In the Ray NLP example code, please state which pretrained model name is assigned to args.model_name_or_path.

EXCERPTED TEXT.
# # #

# TOC of Ray End-to-End NLP Example


First we import some libraries we need for the example.

In [1]:
import argparse
import logging
import json
import os
import time
from filelock import FileLock
from dataclasses import dataclass, field
from typing import Optional
import random

import numpy as np
import torch
from torch.utils.data import (DataLoader, RandomSampler, 
                              SequentialSampler, TensorDataset)
from tqdm import trange
import torch.distributed as dist

from transformers import (AdamW,
                          AutoConfig, AutoModelForSequenceClassification,
                          AutoTokenizer, get_linear_schedule_with_warmup,
                          HfArgumentParser, TrainingArguments)
from transformers import glue_output_modes as output_modes
from transformers import glue_processors as processors

import ray
from ray.util.sgd.torch import TrainingOperator
from ray.util.sgd import TorchTrainer

try:
    from apex import amp
except ImportError:
    amp = None

Then we set some configuration arguments.

In [8]:
# Training arguments (from hugging face)
training_arguments = TrainingArguments(
    output_dir = "output_dir/",
    learning_rate = "2e-5",
    num_train_epochs = 3,
    per_gpu_train_batch_size = 8,
    fp16 = True,
    do_train = True,
    do_eval = True
)
args = argparse.Namespace(**vars(training_arguments))

# Model arguments
args.model_name_or_path = "bert-base-cased"
args.model_type = "bert"
args.config_name = None
args.tokenizer_name = None
args.cache_dir = None

# Data processing arguments
args.task_name = "MRPC"
args.data_dir = "glue_data/MNLI/"
args.max_seq_length = 128
args.overwrite_cache = False

# Ray arguments
args.num_workers = 8
args.address = "auto"

use_gpu = torch.cuda.is_available() and not args.no_cuda

# GLUE task preparation
args.task_name = args.task_name.lower()

# # #

INFORMATION PROVIDED.
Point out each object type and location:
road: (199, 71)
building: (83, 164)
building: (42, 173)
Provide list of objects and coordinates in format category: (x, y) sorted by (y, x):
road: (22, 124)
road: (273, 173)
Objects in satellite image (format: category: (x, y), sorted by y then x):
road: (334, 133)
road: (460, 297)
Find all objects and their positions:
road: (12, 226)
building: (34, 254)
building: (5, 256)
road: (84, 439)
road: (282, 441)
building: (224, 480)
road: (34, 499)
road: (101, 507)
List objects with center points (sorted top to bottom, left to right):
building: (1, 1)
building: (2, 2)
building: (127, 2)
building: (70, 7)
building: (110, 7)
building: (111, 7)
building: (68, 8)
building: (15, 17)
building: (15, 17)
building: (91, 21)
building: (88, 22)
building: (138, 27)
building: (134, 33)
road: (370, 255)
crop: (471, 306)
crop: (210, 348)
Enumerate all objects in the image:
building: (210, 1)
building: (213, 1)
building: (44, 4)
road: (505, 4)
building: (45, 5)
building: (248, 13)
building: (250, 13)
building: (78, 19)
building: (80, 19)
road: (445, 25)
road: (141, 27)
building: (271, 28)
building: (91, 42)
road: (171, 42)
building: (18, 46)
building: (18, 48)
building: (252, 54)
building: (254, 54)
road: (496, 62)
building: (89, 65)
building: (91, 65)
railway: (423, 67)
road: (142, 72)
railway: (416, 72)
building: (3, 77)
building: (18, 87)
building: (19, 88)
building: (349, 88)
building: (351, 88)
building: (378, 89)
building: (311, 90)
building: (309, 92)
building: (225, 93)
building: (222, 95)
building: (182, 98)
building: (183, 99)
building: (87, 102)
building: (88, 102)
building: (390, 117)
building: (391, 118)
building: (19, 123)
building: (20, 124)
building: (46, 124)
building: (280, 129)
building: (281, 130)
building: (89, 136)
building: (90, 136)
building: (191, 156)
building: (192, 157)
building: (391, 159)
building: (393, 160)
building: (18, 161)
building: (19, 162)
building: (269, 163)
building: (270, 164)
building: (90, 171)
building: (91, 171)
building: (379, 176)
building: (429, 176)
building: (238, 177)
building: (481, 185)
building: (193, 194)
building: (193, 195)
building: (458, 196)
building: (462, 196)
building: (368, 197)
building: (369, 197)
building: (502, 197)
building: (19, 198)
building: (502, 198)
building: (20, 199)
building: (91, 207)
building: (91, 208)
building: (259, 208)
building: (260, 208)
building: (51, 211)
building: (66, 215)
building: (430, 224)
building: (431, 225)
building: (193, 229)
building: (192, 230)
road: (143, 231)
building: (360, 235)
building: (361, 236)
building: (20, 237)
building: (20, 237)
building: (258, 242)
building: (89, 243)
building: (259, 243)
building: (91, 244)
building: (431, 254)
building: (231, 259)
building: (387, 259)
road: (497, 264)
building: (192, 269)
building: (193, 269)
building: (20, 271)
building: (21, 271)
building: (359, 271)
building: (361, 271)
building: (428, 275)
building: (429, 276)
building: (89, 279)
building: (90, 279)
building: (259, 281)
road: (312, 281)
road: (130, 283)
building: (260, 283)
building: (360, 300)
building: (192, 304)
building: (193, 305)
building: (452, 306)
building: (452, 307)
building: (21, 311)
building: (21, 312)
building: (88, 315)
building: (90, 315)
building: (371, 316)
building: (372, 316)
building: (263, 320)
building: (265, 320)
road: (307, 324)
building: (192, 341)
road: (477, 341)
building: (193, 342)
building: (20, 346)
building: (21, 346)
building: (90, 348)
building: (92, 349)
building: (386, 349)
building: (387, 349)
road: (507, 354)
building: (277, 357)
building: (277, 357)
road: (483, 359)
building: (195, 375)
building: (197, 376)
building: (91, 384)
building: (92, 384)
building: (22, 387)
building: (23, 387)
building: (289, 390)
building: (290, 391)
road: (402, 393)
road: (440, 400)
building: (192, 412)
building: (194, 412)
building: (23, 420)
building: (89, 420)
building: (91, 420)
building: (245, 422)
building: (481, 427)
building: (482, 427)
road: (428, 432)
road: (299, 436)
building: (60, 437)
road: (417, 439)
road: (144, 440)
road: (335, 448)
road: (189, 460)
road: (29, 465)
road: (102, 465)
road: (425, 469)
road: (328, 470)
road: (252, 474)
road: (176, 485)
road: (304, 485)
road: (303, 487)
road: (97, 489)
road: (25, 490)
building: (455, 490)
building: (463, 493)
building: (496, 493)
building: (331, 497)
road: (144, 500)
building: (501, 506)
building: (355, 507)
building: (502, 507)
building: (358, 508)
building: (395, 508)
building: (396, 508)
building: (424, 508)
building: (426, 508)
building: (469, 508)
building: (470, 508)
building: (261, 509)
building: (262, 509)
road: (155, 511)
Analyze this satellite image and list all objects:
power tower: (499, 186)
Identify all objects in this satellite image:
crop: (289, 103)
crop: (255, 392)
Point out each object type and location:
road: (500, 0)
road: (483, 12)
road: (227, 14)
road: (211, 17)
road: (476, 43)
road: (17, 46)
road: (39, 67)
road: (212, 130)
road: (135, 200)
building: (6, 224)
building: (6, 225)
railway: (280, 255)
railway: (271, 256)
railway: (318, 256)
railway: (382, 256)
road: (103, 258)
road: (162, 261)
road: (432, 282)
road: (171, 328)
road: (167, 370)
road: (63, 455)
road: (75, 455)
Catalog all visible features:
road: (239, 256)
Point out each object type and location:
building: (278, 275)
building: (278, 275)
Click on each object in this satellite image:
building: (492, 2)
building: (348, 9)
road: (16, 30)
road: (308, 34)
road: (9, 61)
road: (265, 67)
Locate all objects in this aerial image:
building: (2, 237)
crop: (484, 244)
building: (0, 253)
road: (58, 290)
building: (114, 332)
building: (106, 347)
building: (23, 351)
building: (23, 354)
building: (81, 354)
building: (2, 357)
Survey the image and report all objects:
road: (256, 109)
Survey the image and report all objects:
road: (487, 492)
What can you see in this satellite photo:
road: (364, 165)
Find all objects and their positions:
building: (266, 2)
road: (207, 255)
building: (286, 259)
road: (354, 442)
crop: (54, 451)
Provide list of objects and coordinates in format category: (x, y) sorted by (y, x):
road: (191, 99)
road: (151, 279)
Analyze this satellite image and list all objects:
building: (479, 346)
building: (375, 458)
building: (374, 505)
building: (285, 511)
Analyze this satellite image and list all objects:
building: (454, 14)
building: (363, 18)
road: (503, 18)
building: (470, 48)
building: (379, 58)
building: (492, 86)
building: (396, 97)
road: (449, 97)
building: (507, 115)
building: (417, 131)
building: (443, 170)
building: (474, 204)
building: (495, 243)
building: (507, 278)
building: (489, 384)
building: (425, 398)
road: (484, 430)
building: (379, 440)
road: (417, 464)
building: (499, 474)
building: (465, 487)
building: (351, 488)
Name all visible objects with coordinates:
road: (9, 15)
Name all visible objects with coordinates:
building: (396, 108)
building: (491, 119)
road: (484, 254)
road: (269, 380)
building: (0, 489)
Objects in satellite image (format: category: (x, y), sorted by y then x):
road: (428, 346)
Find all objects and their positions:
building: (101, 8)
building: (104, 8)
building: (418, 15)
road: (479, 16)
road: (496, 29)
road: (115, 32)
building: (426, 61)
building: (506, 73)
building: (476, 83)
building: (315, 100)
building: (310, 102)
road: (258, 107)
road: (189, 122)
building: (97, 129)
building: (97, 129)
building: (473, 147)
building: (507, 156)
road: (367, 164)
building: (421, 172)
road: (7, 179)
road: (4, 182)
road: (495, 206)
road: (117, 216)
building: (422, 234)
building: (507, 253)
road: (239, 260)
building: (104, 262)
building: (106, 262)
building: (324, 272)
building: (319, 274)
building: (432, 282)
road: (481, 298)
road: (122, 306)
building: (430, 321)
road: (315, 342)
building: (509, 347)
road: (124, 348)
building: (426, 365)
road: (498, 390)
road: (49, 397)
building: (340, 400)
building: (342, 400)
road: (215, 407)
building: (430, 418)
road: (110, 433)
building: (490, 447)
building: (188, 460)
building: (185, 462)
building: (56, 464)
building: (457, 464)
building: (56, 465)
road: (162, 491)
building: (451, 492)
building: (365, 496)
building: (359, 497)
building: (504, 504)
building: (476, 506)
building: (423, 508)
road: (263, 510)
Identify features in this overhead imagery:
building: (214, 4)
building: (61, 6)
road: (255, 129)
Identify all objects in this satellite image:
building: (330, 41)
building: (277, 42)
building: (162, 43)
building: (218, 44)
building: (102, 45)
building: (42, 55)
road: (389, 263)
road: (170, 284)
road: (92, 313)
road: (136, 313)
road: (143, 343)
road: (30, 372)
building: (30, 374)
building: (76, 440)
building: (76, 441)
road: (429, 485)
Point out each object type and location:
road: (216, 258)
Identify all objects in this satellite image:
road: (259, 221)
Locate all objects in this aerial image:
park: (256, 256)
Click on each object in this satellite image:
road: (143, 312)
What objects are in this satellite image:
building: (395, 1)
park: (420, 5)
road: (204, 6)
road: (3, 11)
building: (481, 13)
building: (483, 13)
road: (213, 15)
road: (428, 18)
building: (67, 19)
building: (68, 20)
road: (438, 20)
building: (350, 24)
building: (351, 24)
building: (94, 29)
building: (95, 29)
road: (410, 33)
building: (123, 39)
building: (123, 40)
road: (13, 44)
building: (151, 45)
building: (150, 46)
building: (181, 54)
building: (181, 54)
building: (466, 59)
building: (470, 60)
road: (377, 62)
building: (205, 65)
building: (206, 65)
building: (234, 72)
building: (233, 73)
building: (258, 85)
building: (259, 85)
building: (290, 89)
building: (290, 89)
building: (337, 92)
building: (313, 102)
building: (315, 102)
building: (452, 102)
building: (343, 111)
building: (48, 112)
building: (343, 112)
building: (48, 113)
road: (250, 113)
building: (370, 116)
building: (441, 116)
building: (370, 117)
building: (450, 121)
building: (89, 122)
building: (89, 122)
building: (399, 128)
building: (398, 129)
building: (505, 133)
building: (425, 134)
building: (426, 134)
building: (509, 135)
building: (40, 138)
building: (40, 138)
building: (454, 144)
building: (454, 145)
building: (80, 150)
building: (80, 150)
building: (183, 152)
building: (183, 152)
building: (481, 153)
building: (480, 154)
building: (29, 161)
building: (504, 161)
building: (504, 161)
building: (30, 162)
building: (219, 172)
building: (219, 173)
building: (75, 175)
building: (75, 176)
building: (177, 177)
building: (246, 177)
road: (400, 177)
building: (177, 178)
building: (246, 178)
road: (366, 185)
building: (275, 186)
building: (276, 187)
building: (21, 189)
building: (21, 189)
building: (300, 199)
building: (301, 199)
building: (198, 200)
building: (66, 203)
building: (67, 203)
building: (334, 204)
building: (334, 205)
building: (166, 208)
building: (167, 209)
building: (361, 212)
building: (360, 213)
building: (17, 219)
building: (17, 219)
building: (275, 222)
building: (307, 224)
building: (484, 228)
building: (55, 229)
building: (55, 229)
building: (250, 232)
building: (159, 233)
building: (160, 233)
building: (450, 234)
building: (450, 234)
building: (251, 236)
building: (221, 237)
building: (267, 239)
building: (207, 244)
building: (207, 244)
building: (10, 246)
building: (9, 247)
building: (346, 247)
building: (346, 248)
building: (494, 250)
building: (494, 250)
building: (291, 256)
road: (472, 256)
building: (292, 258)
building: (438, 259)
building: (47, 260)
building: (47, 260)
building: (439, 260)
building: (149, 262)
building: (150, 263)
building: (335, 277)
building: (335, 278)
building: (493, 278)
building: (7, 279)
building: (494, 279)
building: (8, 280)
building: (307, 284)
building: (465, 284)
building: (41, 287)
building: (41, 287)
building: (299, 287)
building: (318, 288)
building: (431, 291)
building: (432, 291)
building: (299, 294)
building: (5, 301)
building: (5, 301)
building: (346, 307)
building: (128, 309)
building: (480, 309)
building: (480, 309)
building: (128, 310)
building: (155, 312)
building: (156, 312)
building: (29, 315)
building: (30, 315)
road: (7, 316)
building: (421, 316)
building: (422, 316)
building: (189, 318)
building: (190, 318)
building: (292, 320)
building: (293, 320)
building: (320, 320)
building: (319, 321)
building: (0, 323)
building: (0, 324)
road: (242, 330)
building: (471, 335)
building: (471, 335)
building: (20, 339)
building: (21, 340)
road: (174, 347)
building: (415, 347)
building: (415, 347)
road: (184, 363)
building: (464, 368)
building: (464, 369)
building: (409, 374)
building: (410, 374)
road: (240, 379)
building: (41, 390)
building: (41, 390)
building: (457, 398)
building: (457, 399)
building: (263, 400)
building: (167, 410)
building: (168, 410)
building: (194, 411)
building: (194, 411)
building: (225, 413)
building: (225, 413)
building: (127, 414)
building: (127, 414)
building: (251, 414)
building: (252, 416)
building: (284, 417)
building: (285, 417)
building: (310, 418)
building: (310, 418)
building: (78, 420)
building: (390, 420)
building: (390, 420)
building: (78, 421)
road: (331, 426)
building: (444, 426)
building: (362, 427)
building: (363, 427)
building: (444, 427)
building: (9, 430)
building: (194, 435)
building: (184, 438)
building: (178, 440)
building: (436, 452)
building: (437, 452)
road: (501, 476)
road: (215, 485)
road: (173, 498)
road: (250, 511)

# # #

FULL ANSWER.
bert-base-cased